Antiproliferative Activities of Lipophililic Fluoroquinolones-Based Scaffold Against a Panel of Solid and Liquid Cancer Cell Lines

Abstract

Objectives: In this work, 9 lipophilic-acid chelating FQs (fluoroquinolones) comprising chelating groups have been prepared, characterized and screened for in vitro cytotoxicity, radical scavenging and antiinflammation propensities. Methods: Using sulforhodamine B colorimetric bioassay vs. cisplatin; FQs-inflicted reductions’ of viability against breast T47D and MCF7, Pancreatic PANC-1, colorectal HT29, HCT116, SW620, CACO2, SW480 and Leukaemia K562 cancer cell lines were examined in quadruplicates/dose/cell line. Parameters including potency, toxicity, and selectivity (potency/toxicity) have been reported along with DPPH and NO-radicals’ scavenging capacities -as their molecular action mechanism-in comparison to ascorbic acid and indomethacin respectively.
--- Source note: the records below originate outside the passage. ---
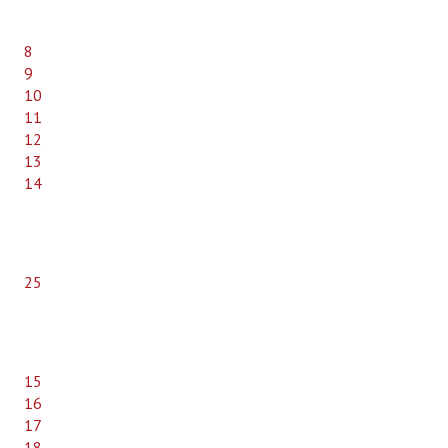
8
9
10
11
12
13
14
25
15
16
17
18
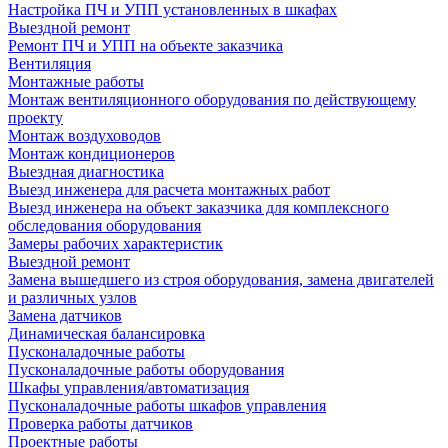
Настройка ПЧ и УПП установленных в шкафах
Выездной ремонт
Ремонт ПЧ и УПП на объекте заказчика
Вентиляция
Монтажные работы
Монтаж вентиляционного оборудования по действующему
проекту
Монтаж воздуховодов
Монтаж кондиционеров
Выездная диагностика
Выезд инженера для расчета монтажных работ
Выезд инженера на объект заказчика для комплексного
обследования оборудования
Замеры рабочих характеристик
Выездной ремонт
Замена вышедшего из строя оборудования, замена двигателей
и различных узлов
Замена датчиков
Динамическая балансировка
Пусконаладочные работы
Пусконаладочные работы оборудования
Шкафы управления/автоматизация
Пусконаладочные работы шкафов управления
Проверка работы датчиков
Проектные работы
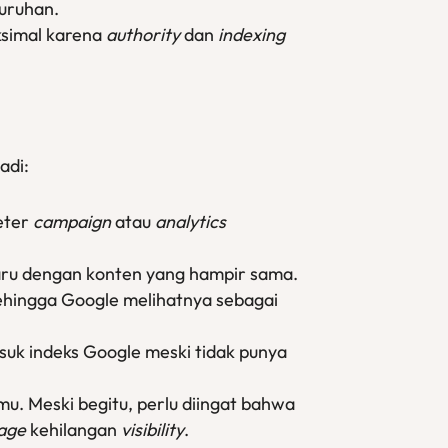
uruhan.
ksimal karena
authority
dan
indexing
adi:
eter
campaign
atau
analytics
baru dengan konten yang hampir sama.
sehingga Google melihatnya sebagai
suk indeks Google meski tidak punya
mu. Meski begitu, perlu diingat bahwa
age
kehilangan
visibility
.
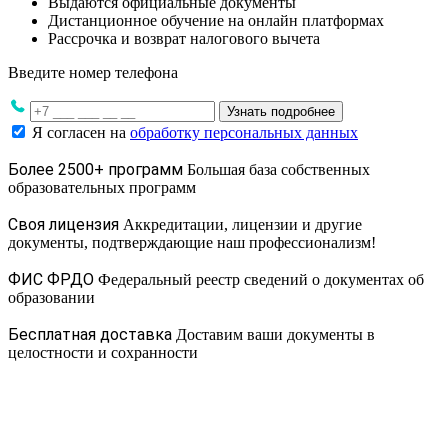
Выдаются официальные документы
Дистанционное обучение на онлайн платформах
Рассрочка и возврат налогового вычета
Введите номер телефона
Узнать подробнее
Я согласен на
обработку персональных данных
Более 2500+ программ
Большая база собственных
образовательных программ
Своя лицензия
Аккредитации, лицензии и другие
документы, подтверждающие наш профессионализм!
ФИС ФРДО
Федеральный реестр сведений о документах об
образовании
Бесплатная доставка
Доставим ваши документы в
целостности и сохранности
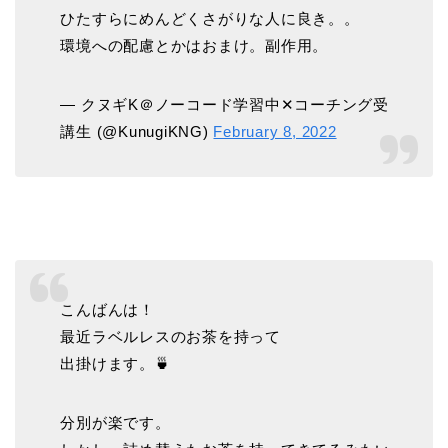
ひたすらにめんどくさがりな人に良き。。
環境への配慮とかはおまけ。副作用。
— クヌギK＠ノーコード学習中✕コーチング受
講生 (@KunugiKNG)
February 8, 2022
こんばんは！
最近ラベルレスのお茶を持って
出掛けます。🍵
分別が楽です。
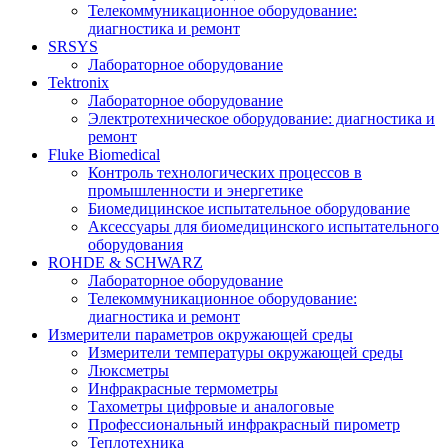
Телекоммуникационное оборудование:
диагностика и ремонт
SRSYS
Лабораторное оборудование
Tektronix
Лабораторное оборудование
Электротехническое оборудование: диагностика и
ремонт
Fluke Biomedical
Контроль технологических процессов в
промышленности и энергетике
Биомедицинское испытательное оборудование
Аксессуары для биомедицинского испытательного
оборудования
ROHDE & SCHWARZ
Лабораторное оборудование
Телекоммуникационное оборудование:
диагностика и ремонт
Измерители параметров окружающей среды
Измерители температуры окружающей среды
Люксметры
Инфракрасные термометры
Тахометры цифровые и аналоговые
Профессиональный инфракрасный пирометр
Теплотехника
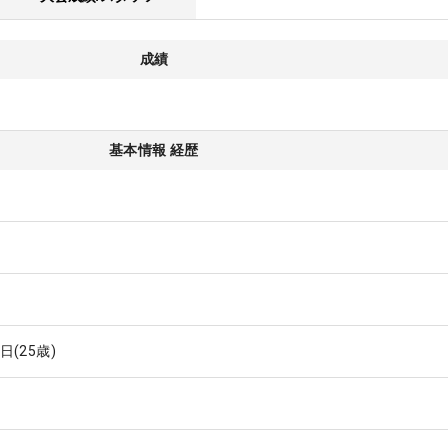
成績
基本情報 経歴
0日
(25歳)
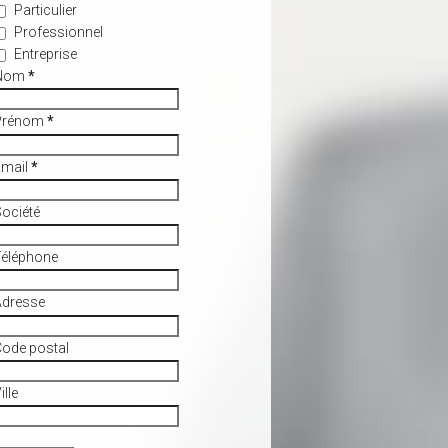
Particulier
Professionnel
Entreprise
Nom
*
Prénom
*
Email
*
ociété
Téléphone
Adresse
ode postal
ille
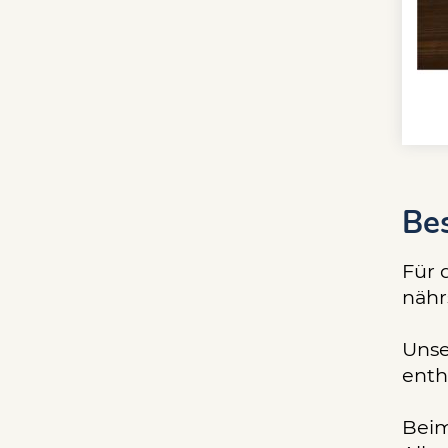
Be
Für 
nähr
Unse
enth
Beim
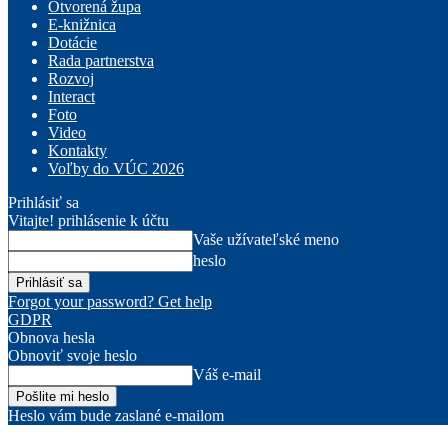
Otvorená župa
E-knižnica
Dotácie
Rada partnerstva
Rozvoj
Interact
Foto
Video
Kontakty
Voľby do VÚC 2026
Prihlásiť sa
Vitajte! prihlásenie k účtu
Vaše užívateľské meno
heslo
Forgot your password? Get help
GDPR
Obnova hesla
Obnoviť svoje heslo
Váš e-mail
Heslo vám bude zaslané e-mailom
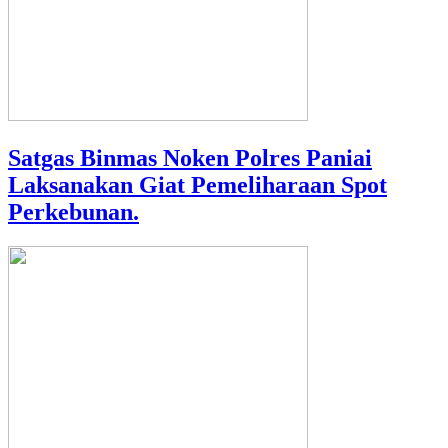
Satgas Binmas Noken Polres Paniai
Laksanakan Giat Pemeliharaan Spot
Perkebunan.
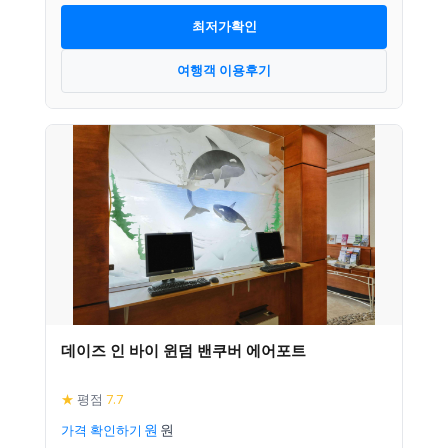
최저가확인
여행객 이용후기
데이즈 인 바이 윈덤 밴쿠버 에어포트
★
평점
7.7
가격 확인하기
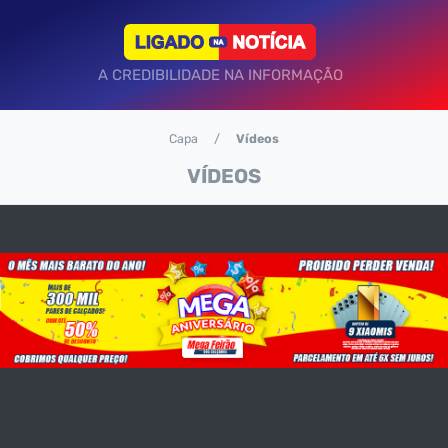
A CREDIBILIDADE NA INFORMAÇÃO
Capa
Vídeos
VÍDEOS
Using Griess assay in Lipopolysaccharide (LPS) prompted RAW264.7 macrophages; mitigation of inflammation was investigated. Results: nitroFQ 3b, unlike the rest of FQs in PANC1 and MCF7 cells, exhibited remarkably superior NO-radical scavenging/ antiinflammation capacity to indomethacin with respective antiproliferative IC50 values (<50μM) 49 vs. cisplatin’s 122 and 6 vs. cisplatin’s 28 (p<0.01-0.001; n=4). Reduced FQ 4b of significantly dual DPPH-NO scavenging propensities exerted exceptionally substantial micromolar antiproliferation in colorectal cancer cells with respective antiproliferative IC50 values (<50μM) of HCT116 0.84< HT29 1.6 <0.01-0.001; n=4). FQ 5a of superb NO radical reduction effect had antiproliferative IC50 value (<50μM) of 37.6 in PANC1 cells. In breast cancer T47D the ascending order of pronounced nano-micromolar antiproliferative IC50 values (<50μM) was 4d<3d<4a<4b<3b (0.009<0.59<10<15<41 vs. cisplatins’, p<0.01-0.001; n=4). Both 4d and 4b displayed both DPPHNO radicals reduction –related cytotoxicities. NO radical scavengers 3d and 3b as well as DPPH radical scavenger 4a exerted highly appreciably relevant antineoplastic affinities. Conclusion: Acidic groups and C8-C7 ethylene diamine Chelation Bridge along with bulky dual halogenations can be substantially associated with molecular action mechanisms of FQs cytotoxicities, antioxidative and antiinflammation effects, collectively.